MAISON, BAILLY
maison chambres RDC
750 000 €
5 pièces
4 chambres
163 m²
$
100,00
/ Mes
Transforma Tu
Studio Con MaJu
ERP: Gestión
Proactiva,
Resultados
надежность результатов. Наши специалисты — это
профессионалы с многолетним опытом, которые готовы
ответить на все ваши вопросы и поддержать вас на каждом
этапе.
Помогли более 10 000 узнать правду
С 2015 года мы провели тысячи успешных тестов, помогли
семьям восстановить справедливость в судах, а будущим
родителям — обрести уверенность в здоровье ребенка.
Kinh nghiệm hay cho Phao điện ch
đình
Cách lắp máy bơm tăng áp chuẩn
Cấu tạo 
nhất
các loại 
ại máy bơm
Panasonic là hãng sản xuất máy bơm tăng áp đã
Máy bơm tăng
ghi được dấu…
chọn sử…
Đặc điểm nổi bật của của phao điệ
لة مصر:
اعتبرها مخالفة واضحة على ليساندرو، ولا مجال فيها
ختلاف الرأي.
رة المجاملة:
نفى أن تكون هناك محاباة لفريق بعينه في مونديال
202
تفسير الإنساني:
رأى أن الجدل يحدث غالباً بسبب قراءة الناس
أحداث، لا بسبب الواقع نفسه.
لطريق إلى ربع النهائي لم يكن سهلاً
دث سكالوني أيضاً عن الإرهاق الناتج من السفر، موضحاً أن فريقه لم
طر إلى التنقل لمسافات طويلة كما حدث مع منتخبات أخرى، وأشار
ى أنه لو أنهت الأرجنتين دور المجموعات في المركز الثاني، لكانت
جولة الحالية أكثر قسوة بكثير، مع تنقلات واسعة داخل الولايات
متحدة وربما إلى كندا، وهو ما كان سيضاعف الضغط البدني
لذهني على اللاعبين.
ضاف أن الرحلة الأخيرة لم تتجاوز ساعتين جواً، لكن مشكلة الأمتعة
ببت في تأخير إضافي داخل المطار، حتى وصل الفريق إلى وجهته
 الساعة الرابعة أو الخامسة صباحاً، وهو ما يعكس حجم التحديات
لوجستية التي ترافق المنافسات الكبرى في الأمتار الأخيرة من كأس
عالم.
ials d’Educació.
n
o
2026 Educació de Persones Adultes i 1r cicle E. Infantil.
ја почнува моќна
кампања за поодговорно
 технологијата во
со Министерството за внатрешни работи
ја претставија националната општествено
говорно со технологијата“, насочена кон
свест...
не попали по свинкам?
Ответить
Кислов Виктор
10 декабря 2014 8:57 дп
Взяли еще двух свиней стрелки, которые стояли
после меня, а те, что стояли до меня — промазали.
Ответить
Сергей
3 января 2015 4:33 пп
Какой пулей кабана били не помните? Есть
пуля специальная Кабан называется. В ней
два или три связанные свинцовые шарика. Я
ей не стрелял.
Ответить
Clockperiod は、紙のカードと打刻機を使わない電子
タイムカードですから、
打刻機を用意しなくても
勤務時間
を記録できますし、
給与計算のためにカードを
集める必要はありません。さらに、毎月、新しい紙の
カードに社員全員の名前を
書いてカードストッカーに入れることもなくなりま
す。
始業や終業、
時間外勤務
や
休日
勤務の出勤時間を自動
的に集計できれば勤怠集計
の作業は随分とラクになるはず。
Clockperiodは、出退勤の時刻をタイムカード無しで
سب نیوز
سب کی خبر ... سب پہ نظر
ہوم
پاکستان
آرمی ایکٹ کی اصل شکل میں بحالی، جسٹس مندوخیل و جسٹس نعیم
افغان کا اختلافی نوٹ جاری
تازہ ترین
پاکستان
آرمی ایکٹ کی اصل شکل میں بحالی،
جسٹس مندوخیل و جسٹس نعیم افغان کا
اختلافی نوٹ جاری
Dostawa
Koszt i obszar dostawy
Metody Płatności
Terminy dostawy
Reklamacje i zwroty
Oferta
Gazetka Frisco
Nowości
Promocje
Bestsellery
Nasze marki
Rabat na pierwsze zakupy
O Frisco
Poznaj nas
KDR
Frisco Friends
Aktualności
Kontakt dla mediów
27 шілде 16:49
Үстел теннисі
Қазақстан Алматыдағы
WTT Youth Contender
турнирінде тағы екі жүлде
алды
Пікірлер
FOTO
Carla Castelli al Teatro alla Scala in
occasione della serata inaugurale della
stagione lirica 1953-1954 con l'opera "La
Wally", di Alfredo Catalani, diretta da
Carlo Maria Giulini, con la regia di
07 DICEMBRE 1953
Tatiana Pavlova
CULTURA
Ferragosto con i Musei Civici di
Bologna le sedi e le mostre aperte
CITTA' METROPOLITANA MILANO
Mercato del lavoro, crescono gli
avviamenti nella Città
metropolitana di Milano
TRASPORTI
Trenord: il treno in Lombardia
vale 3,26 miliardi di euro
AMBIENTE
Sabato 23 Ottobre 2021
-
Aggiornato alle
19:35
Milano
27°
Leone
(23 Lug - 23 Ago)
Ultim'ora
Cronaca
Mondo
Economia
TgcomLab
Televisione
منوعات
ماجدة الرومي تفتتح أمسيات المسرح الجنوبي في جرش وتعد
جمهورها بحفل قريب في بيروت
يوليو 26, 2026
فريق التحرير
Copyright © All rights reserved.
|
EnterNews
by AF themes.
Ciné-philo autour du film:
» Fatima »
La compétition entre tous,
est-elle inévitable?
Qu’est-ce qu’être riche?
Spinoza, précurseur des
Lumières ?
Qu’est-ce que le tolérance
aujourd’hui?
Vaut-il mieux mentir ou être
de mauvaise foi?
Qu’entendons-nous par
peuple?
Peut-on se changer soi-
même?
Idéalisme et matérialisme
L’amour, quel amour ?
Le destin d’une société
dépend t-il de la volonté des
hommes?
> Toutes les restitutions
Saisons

Exercise requirements:
Report every line in the entries above that contains the string "بحالی", and treat case as significant.

Output of the task:
آرمی ایکٹ کی اصل شکل میں بحالی، جسٹس مندوخیل و جسٹس نعیم
آرمی ایکٹ کی اصل شکل میں بحالی،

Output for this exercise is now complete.